> PROBLEM TO WORK ON
List all lines of the data containing the word "Publication".

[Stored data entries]
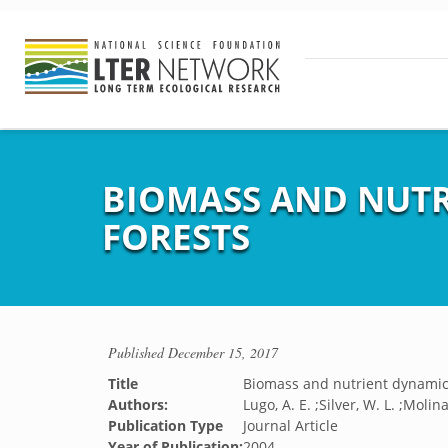
BIOMASS AND NUTR
FORESTS
Published
December 15, 2017
Title
Biomass and nutrient dynamics
Authors:
Lugo, A. E. ;Silver, W. L. ;Molin
Publication Type
Journal Article
Year of Publication:
2004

> SOLUTION
Publication Type
Year of Publication:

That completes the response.